Rachel went on to breakdown how the usefulness of these deals can be affected by consumer’s actions: “The most cost-effective deal depends on how long consumers feel comfortable to pay back their debts, for example with zero percent balance transfer cards the top deal from TSB for 29 months charges a transfer fee of 2.95 percent which is a charge of £88.50 on a debt of £3,000, but there are fee-free options available elsewhere.

“The top fee-free balance transfer credit cards on the market today are from Santander and Sainsbury’s Bank both of which have a 0 percent balance transfer term of 18 months.

“Therefore, if consumers can pay off their debt within this period, £167 per month approximately for a £3,000 debt, they would save themselves £88.50 compared to the longest zero percent balance transfer offer on the market.
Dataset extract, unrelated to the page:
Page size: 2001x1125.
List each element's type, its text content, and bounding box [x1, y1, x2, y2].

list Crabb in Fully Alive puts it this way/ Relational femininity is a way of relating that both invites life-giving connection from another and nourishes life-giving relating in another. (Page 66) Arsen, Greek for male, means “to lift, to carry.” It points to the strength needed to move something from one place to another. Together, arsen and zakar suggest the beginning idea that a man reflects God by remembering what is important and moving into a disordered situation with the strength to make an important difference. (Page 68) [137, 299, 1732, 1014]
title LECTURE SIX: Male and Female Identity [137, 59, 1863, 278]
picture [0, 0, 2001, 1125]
“It’s wise for consumers to check their credit score before they apply for a credit card, such as with Experian, to ensure they are in the best possible position.

“If shoppers want to take advantage of discounts but are worried about overspending, then it is a good idea to start making a list and budget now before the peak of Black Friday and Cyber Monday hits.”

Credit card holders were offered support from the government in recent months as payment holidays were extended to short term personal debts.

While this support was set to end on October 31, the FCA announced an extension of said repayment pauses following the announcement of a second lockdown in England.